今回は個別のマネージドルール単位x特定条件(パス単位など)で除外するケースを紹介します。
今回のユースケース
今回のお題となるユースケースでは、Webアプリケーションで一般的なWAFルールが設定されれいるコアルールセットのマネージドルールグループを適用したいサイトを想定します。ただこのWebアプリケーションでは一部の導線のみクエリ文字列が2,048バイトを超えるようなリクエストが通常の機能として想定されています。
クエリ文字列が2,048バイトを超えるようなリクエストは、前述のコアルールセットのマネージドルールグループに含まれるSizeRestrictions_QUERYSTRING
のルールアクションにより遮断されてしまいます。
前述の一部のパスに絞ってクエリ文字列が2,048バイトを超えるようなリクエストを許容する。かつ他の動線では遮断する方法について考えます。
$ curl "https://example.com/index.html?{URL文字列の合計2,048バイトになるクエリ}"

* [資料の探究]:
A. 次の(i)〜(iii)がWAFルール除外に関する本文と一致するかを、それぞれ「はい」か「いいえ」で答え、判断の決め手となる本文の語句を正確に引用してください。(i) クエリ文字列が2,048バイトを超えるリクエストは、ルールアクションによって遮断される。(ii) このWebアプリケーションでは、すべての導線で2,048バイトを超えるクエリ文字列が想定されている。(iii) 今回はマネージドルールグループ全体を除外するケースを紹介する。
B. WAFルール除外に関する本文のうち、「今回は個別のマネージドルール」から「機能として想定されています。」までの部分を、一字も変えずに書き写して返してください。
この一覧を参照する必要はありません。

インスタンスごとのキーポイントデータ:
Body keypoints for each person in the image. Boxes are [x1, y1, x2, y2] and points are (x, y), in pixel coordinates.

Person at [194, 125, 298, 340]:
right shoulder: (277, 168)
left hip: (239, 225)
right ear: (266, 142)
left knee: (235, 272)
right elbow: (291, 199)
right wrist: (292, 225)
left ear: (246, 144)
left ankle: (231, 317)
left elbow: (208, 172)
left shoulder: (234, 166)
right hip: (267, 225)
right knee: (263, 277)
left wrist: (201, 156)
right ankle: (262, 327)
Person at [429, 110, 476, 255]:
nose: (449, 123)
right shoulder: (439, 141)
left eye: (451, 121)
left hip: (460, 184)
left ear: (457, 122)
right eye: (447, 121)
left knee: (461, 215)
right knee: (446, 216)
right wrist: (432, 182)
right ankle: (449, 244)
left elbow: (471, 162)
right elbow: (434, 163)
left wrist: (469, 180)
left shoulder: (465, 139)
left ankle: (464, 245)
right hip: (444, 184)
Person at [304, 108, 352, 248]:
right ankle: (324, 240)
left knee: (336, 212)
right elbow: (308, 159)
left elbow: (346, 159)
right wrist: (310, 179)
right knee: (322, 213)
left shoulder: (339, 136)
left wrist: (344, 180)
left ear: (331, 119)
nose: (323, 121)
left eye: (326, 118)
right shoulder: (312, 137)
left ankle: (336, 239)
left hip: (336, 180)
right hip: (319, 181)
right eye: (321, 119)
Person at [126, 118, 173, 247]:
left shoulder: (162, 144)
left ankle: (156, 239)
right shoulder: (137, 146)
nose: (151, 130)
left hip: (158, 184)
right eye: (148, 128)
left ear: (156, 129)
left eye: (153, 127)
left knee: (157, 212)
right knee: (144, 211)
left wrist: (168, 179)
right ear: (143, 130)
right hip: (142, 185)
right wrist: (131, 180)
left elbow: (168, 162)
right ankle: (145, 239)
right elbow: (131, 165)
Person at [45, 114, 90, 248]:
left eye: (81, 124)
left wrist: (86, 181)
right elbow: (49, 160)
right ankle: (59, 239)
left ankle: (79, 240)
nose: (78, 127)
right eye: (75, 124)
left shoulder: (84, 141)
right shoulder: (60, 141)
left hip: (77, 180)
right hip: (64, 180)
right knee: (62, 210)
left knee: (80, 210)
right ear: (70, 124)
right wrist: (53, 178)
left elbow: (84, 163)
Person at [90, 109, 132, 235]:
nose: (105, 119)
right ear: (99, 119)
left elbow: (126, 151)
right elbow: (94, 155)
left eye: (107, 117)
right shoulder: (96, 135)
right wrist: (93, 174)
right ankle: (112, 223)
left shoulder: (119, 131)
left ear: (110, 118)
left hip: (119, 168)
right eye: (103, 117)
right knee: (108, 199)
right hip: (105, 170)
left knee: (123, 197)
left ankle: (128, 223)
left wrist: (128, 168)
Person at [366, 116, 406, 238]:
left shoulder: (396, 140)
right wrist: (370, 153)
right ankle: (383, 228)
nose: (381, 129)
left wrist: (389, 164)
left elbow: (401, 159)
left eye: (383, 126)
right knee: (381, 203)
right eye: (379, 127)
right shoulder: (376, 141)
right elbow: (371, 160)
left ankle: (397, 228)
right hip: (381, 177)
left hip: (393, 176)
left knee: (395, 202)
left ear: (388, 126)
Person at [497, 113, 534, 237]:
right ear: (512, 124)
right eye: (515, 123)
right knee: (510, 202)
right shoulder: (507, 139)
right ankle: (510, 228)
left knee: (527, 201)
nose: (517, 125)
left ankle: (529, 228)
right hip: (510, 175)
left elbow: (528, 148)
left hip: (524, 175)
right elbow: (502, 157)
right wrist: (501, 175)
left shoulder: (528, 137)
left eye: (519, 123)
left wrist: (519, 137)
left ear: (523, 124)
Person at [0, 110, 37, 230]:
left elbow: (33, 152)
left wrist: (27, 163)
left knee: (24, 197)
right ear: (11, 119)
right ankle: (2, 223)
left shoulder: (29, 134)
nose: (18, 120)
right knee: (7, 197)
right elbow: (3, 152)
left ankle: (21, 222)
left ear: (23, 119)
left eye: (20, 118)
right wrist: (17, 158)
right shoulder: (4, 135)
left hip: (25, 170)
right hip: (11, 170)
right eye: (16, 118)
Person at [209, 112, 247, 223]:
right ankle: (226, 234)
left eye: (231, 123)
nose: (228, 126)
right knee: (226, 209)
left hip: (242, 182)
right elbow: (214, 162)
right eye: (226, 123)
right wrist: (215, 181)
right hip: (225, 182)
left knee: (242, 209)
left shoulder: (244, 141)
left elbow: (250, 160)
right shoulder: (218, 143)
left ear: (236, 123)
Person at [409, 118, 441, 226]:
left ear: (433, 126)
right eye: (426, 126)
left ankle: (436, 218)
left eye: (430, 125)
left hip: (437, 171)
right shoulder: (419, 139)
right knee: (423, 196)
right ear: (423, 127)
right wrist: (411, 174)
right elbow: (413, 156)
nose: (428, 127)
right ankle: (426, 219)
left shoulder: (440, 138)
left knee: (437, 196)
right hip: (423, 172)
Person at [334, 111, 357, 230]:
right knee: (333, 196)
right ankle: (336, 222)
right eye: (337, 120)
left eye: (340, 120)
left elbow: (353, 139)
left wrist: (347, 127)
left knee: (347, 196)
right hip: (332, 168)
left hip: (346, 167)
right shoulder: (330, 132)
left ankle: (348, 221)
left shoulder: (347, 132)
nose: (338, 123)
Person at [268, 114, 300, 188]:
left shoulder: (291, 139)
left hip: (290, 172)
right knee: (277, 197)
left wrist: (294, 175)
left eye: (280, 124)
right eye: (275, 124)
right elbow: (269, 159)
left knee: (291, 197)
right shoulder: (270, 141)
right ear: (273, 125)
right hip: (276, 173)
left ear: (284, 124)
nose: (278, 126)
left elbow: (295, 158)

* [設問別の解答]:
A.
(i) はい。「のルールアクションにより遮断されてしまいます」
(ii) いいえ。「一部の導線のみクエリ文字列が2,048バイトを超えるようなリクエストが通常の機能として想定されています」
(iii) いいえ。「個別のマネージドルール単位x特定条件(パス単位など)で除外するケースを紹介します」

B.
今回は個別のマネージドルール単位x特定条件(パス単位など)で除外するケースを紹介します。
今回のユースケース
今回のお題となるユースケースでは、Webアプリケーションで一般的なWAFルールが設定されれいるコアルールセットのマネージドルールグループを適用したいサイトを想定します。ただこのWebアプリケーションでは一部の導線のみクエリ文字列が2,048バイトを超えるようなリクエストが通常の機能として想定されています。